Rule 1
While marathon running training make sure to stay healthy, it is not going to help you to over train and then get sick or injured. Rather under train and arrive at the race feeling strong and ready to go.
The trick, of course, is to find the balance between the two.
Rule 2
Build your training slowly. The golden rule here is not to increase your mileage by more than 10 percent weekly. Extend your long runs by only 2 to 3 km’s at a time. Take recovery weeks as well as recovery days.
Rule 3
Recover, You really don’t have to train hard 7 days a week, in fact if you do you will soon burn out. Train smart 3 or 4 days a week, rest totally at least one day in the week.
Studies have proven that four-time-a-week runners performed just as well in the marathon as those training 6 days a week and running 20 percent more.
Rule 4
You must do your weekend long runs. You have to get your body ready to be on your feet for anything up to 5 hours. You can and should take walk breaks on your marathon running training if you need to, but make sure to complete the distance.
Rule 5
Practice your marathon pace, On your long runs you should run some of the distance at the pace you want to race at. This will get you accustomed to running at that pace.
Rule 6
Extend your tempo runs. Gradually extend your tempo runs by slowing a few seconds per kilometer from your 6k pace.
The longer the tempo run workout you can sustain, the greater the dividends down the road.
Rule 7
Eat your carbs. Firstly you need to fuel up properly, gel, sports drink or whatever works for you and then eat or drink a good helping of carbs as soon as possible after the race.
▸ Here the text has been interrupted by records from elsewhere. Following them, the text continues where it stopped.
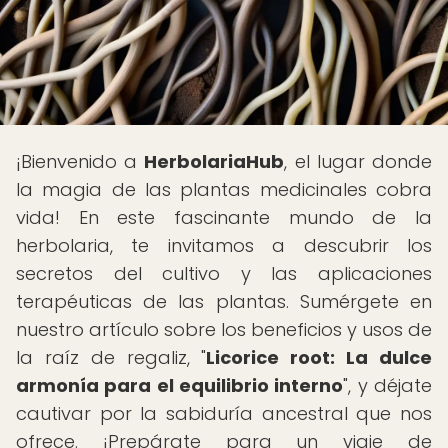
¡Bienvenido a
HerbolariaHub
, el lugar donde
la magia de las plantas medicinales cobra
vida! En este fascinante mundo de la
herbolaria, te invitamos a descubrir los
secretos del cultivo y las aplicaciones
terapéuticas de las plantas. Sumérgete en
nuestro artículo sobre los beneficios y usos de
la raíz de regaliz, "
Licorice root: La dulce
armonía para el equilibrio interno
", y déjate
cautivar por la sabiduría ancestral que nos
ofrece. ¡Prepárate para un viaje de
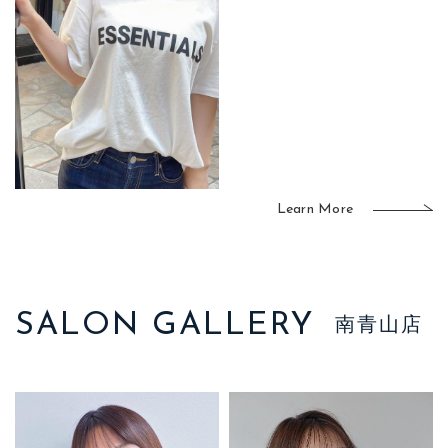
Learn More
SALON GALLERY
南青山店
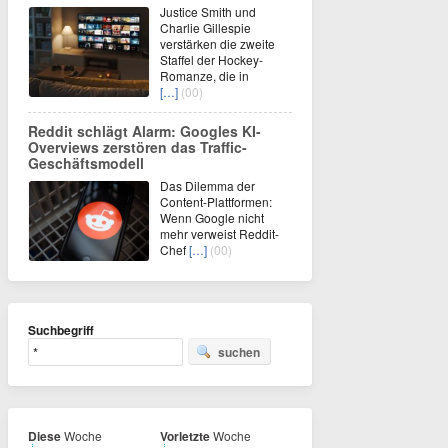
Justice Smith und
Charlie Gillespie
verstärken die zweite
Staffel der Hockey-
Romanze, die in
[…]
(00)
Reddit schlägt Alarm: Googles KI-
Overviews zerstören das Traffic-
Geschäftsmodell
Das Dilemma der
Content-Plattformen:
Wenn Google nicht
mehr verweist Reddit-
Chef
[…]
(00)
Suchbegriff
suchen
Diese
Woche
Vorletzte
Woche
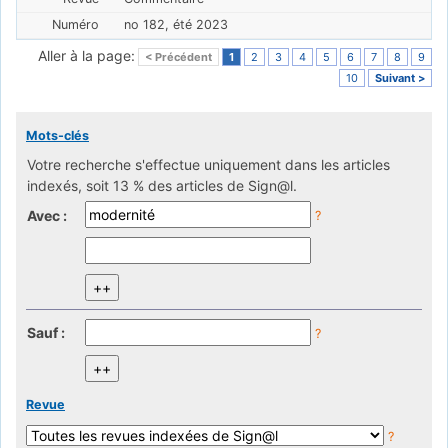
no 182, été 2023
Aller à la page:
< Précédent
1
2
3
4
5
6
7
8
9
10
Suivant >
Mots-clés
Votre recherche s'effectue uniquement dans les articles
indexés, soit 13 % des articles de Sign@l.
Avec :
?
Sauf :
?
Revue
?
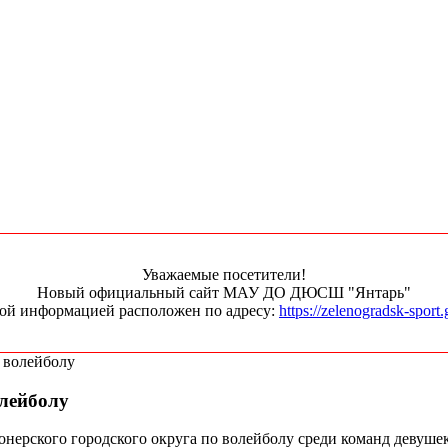
Уважаемые посетители!
Новый официальный сайт МАУ ДО ДЮСШ "Янтарь"
ной информацией расположен по адресу:
https://zelenogradsk-sport.
 волейболу
олейболу
онерского городского округа по волейболу среди команд девушек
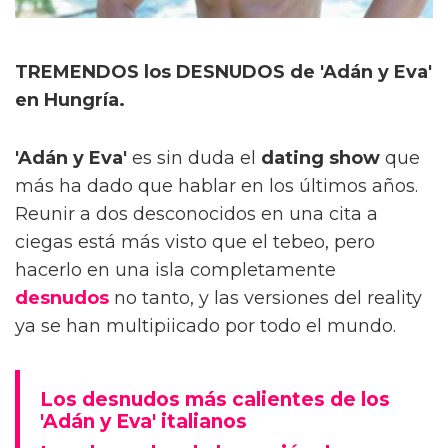
TREMENDOS los DESNUDOS de 'Adán y Eva'
en Hungría.
'Adán y Eva'
es sin duda el
dating show
que
más ha dado que hablar en los últimos años.
Reunir a dos desconocidos en una cita a
ciegas está más visto que el tebeo, pero
hacerlo en una isla completamente
desnudos
no tanto, y las versiones del reality
ya se han multipiicado por todo el mundo.
Los desnudos más calientes de los
'Adán y Eva' italianos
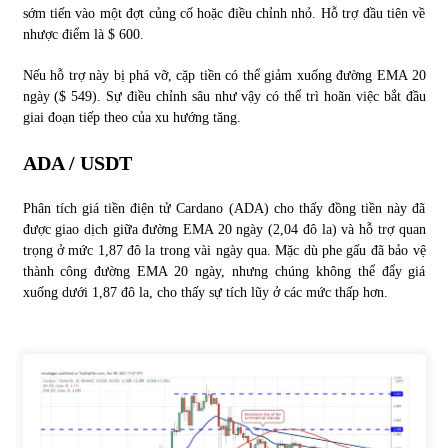
sớm tiến vào một đợt củng cố hoặc điều chỉnh nhỏ. Hỗ trợ đầu tiên về
nhược điểm là $ 600.
Nếu hỗ trợ này bị phá vỡ, cặp tiền có thể giảm xuống đường EMA 20
ngày ($ 549). Sự điều chỉnh sâu như vậy có thể trì hoãn việc bắt đầu
giai đoạn tiếp theo của xu hướng tăng.
ADA / USDT
Phân tích giá tiền điện tử Cardano (ADA) cho thấy đồng tiền này đã
được giao dịch giữa đường EMA 20 ngày (2,04 đô la) và hỗ trợ quan
trọng ở mức 1,87 đô la trong vài ngày qua. Mặc dù phe gấu đã bảo vệ
thành công đường EMA 20 ngày, nhưng chúng không thể đẩy giá
xuống dưới 1,87 đô la, cho thấy sự tích lũy ở các mức thấp hơn.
Be sure to take in some protein for those sore muscles as well.
Rule 8
Take In Iron, Running increases your loss of iron through sweat and pounding, consume iron rich foods with vitamin c to increase absorption. Cooking on a iron skillet also helps.
Rule 9
Avoid Injuries, Cross train and in particular do core strengthening exercises. You will get physically stronger and less prone to injury.
Rule 10
Taper for two to three weeks. Most runners don’t want to taper as they feel that they are losing training time. You must taper to make sure you are ready, strong and eager when you get to the line.
Cover these basics and the greater the chance of your marathon running success.